## Try it
Please copy out every line of the listing below in which the word "wrist" appears.

## Listed records
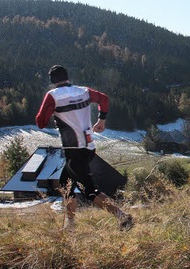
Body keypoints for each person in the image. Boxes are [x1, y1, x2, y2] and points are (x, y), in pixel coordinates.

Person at [36, 65, 133, 231]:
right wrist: (102, 120)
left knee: (89, 191)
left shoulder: (52, 96)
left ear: (52, 81)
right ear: (67, 77)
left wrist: (53, 112)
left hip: (74, 149)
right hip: (88, 147)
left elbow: (40, 122)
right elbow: (104, 99)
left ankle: (123, 216)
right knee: (66, 183)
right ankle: (70, 225)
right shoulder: (83, 91)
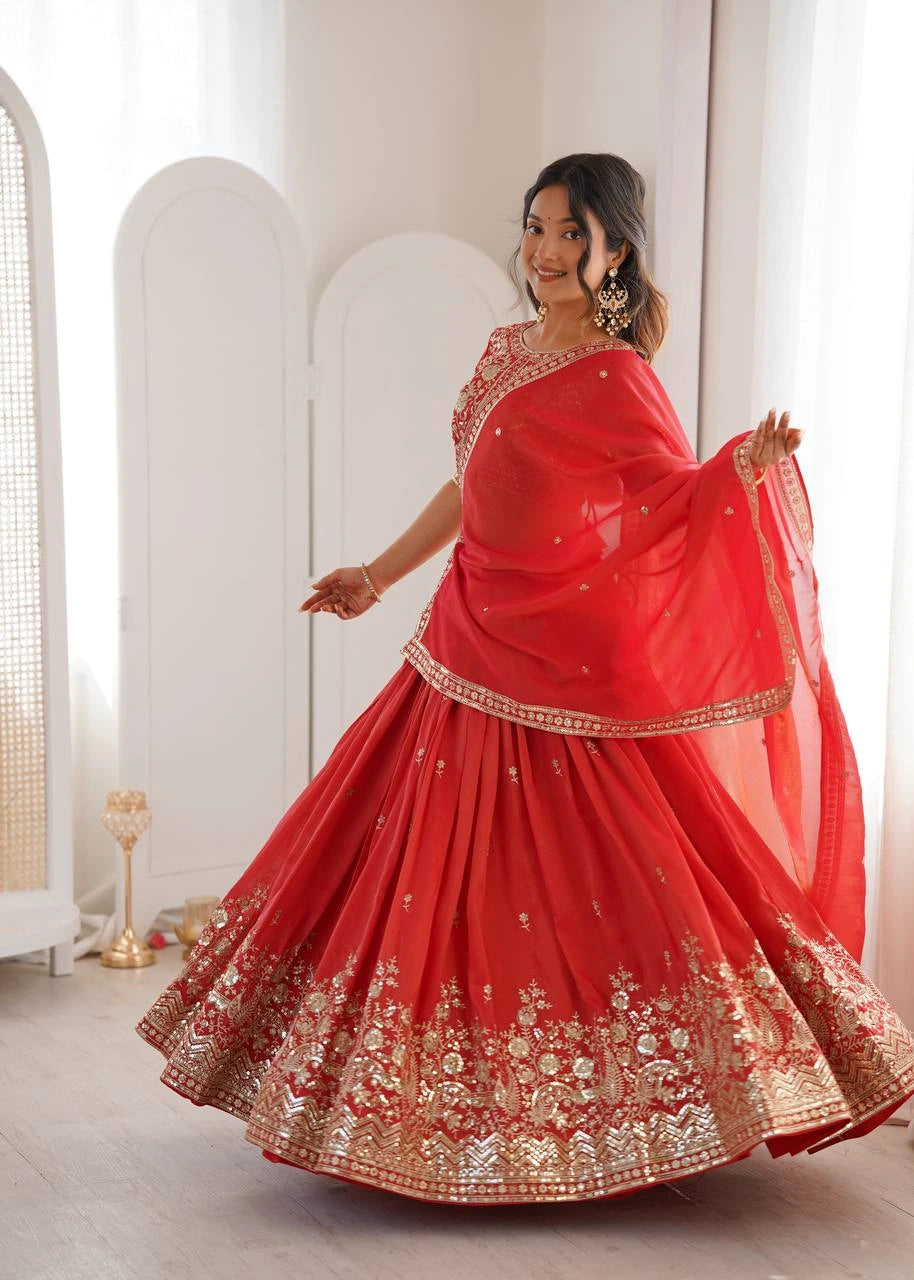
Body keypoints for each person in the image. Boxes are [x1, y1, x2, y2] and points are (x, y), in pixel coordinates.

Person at [136, 153, 914, 1206]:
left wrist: (742, 467)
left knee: (601, 888)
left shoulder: (617, 375)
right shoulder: (507, 349)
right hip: (462, 640)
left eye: (568, 233)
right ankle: (410, 1112)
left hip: (563, 662)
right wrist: (376, 573)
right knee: (416, 880)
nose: (543, 251)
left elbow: (666, 502)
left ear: (614, 251)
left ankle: (603, 1116)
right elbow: (471, 485)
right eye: (535, 227)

## Answer to this exercise
right wrist: (102, 120)
left wrist: (53, 112)
left wrist: (742, 467)
right wrist: (376, 573)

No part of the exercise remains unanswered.